> **EXERCISE DESCRIPTION**:
Look for "colspan" in the records and copy every line that has it.

- - -

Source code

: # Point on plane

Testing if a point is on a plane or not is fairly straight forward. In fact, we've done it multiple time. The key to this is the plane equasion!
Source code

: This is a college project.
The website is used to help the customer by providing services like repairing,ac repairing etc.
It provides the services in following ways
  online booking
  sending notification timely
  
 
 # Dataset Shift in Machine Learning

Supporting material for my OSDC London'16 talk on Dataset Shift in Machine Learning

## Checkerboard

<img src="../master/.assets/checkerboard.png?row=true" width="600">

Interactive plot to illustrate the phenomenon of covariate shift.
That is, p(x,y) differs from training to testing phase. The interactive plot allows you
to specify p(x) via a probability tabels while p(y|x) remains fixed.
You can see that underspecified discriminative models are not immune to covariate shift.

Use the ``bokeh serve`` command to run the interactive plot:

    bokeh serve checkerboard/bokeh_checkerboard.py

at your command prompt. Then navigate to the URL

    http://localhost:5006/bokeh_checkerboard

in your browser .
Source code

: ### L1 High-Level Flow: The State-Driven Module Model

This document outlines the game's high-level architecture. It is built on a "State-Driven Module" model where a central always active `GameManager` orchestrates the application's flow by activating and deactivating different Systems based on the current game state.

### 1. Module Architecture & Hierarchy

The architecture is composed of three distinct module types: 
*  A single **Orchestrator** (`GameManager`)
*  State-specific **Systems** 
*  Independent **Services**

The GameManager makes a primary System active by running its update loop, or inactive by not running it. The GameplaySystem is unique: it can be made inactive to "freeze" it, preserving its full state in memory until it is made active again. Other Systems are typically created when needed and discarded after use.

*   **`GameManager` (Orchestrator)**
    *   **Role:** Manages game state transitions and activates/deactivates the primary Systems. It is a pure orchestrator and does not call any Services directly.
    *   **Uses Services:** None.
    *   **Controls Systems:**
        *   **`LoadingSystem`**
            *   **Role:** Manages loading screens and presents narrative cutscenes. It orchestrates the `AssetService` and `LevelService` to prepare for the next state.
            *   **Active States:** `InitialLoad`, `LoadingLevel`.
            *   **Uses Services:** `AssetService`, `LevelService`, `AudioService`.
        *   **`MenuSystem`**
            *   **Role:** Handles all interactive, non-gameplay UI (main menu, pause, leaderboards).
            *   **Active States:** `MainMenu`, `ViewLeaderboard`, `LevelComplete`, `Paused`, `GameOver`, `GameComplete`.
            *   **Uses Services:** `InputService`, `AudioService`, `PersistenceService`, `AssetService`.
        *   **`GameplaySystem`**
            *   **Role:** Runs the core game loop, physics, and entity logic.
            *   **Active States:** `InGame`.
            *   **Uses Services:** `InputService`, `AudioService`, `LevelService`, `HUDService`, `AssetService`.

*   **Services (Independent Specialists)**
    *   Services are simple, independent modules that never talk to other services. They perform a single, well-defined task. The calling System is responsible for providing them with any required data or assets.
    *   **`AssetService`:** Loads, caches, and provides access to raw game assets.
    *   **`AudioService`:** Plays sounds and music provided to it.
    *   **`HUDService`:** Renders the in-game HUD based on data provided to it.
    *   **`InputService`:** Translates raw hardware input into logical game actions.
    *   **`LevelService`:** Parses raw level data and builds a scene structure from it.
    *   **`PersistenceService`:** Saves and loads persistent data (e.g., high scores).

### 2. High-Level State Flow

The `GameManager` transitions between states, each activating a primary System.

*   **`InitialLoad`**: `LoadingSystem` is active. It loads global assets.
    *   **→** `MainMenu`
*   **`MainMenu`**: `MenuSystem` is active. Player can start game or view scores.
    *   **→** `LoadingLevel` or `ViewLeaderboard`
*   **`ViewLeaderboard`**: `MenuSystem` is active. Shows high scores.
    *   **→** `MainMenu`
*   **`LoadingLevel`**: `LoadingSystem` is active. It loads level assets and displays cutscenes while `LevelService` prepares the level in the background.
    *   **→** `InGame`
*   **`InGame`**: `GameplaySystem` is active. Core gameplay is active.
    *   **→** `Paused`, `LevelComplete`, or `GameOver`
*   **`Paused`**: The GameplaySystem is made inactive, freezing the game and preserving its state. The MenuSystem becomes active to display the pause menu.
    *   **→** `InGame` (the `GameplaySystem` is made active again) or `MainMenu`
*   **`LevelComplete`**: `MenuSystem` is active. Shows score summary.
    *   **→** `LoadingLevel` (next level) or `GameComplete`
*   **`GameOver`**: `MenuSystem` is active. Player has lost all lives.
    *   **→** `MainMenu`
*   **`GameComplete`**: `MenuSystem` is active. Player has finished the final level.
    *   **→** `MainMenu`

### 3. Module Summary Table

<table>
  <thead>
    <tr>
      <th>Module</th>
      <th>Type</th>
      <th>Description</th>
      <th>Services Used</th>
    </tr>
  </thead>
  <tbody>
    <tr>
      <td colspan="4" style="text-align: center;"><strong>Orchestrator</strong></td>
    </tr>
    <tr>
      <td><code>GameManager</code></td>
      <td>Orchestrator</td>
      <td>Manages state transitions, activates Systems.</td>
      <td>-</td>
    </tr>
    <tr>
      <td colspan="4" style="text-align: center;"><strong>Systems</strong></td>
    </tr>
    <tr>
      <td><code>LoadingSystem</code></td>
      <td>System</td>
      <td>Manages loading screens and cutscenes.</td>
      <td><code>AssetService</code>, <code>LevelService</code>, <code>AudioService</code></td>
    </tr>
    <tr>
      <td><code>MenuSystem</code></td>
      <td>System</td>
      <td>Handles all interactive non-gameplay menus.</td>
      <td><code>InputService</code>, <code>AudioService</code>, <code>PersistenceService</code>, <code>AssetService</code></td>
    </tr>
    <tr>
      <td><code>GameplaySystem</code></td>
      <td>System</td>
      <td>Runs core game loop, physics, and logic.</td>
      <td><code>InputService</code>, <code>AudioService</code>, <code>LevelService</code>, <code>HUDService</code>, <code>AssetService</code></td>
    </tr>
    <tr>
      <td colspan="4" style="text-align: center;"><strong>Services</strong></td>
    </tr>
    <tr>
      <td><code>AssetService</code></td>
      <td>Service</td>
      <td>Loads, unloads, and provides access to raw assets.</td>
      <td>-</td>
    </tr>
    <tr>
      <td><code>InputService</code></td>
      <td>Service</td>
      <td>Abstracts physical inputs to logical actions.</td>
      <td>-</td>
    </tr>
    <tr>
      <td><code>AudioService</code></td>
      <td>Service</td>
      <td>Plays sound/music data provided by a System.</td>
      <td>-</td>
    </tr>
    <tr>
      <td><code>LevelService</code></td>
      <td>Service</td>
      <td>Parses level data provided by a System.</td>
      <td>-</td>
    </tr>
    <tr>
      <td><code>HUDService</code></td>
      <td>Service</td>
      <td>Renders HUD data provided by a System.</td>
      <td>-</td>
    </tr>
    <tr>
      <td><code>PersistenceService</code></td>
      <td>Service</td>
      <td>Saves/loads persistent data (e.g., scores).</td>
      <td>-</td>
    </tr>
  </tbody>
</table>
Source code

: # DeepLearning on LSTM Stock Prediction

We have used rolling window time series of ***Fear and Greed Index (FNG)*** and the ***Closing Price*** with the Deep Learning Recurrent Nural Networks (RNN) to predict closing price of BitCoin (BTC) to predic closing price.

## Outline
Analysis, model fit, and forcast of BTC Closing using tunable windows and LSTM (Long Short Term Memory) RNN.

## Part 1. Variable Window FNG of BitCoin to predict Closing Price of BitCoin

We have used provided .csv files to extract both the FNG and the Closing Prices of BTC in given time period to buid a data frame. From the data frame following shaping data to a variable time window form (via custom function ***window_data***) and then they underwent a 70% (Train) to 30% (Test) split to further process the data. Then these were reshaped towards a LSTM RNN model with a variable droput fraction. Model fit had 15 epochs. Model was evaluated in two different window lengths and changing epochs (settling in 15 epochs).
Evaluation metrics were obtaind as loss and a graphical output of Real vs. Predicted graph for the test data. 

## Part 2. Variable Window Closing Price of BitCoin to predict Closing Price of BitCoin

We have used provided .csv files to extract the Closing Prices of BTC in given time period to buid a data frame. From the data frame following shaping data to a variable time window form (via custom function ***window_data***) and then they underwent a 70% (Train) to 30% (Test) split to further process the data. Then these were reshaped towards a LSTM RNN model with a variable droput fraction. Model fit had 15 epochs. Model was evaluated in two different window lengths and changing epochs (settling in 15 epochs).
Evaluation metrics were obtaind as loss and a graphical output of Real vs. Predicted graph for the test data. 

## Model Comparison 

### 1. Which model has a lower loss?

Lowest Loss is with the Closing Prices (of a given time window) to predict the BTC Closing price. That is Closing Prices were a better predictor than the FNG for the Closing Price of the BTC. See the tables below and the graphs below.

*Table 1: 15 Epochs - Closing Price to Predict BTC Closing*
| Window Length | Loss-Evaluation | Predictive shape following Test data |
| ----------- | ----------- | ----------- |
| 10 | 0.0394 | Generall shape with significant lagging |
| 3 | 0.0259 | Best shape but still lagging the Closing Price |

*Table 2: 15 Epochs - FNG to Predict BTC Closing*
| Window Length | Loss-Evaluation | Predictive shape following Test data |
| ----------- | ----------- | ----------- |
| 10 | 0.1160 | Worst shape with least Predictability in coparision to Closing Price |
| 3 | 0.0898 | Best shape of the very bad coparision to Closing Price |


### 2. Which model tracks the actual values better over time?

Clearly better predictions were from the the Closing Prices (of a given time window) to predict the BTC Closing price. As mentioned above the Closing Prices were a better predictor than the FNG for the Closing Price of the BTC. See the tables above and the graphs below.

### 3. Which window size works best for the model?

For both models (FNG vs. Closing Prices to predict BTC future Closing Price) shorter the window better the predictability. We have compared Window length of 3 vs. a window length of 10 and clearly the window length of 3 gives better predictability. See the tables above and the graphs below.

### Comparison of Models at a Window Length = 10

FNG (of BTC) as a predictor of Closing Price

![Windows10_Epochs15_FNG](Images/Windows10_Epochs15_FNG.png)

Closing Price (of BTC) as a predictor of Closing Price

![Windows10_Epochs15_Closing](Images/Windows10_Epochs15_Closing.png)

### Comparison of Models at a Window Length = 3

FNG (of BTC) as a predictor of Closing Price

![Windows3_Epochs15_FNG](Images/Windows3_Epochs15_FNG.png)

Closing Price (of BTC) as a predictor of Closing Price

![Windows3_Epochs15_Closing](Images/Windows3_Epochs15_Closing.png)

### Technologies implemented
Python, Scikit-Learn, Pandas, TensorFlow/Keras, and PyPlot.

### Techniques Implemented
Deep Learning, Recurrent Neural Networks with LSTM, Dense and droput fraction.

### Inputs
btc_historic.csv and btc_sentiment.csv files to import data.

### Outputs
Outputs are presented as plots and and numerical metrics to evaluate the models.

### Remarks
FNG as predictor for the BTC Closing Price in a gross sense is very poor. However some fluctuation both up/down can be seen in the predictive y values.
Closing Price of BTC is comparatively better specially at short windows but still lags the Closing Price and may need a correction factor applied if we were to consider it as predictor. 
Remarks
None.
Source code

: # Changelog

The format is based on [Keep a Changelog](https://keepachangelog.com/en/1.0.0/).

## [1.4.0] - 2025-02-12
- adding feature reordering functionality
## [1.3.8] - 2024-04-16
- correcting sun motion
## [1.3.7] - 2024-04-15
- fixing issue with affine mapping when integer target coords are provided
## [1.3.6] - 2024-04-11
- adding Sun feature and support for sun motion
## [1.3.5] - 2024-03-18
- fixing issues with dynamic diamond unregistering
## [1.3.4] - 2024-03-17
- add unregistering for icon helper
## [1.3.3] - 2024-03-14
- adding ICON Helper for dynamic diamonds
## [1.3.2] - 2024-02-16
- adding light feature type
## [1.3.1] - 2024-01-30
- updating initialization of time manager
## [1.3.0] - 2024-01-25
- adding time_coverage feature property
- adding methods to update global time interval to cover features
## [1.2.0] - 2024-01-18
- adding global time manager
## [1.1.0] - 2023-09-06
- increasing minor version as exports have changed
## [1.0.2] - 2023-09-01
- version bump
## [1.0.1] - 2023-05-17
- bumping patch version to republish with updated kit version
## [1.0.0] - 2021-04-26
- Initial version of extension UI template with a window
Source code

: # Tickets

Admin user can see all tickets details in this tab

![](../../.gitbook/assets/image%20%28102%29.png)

- - -

> **PROBLEM SOLUTION**:
      <td colspan="4" style="text-align: center;"><strong>Orchestrator</strong></td>
      <td colspan="4" style="text-align: center;"><strong>Systems</strong></td>
      <td colspan="4" style="text-align: center;"><strong>Services</strong></td>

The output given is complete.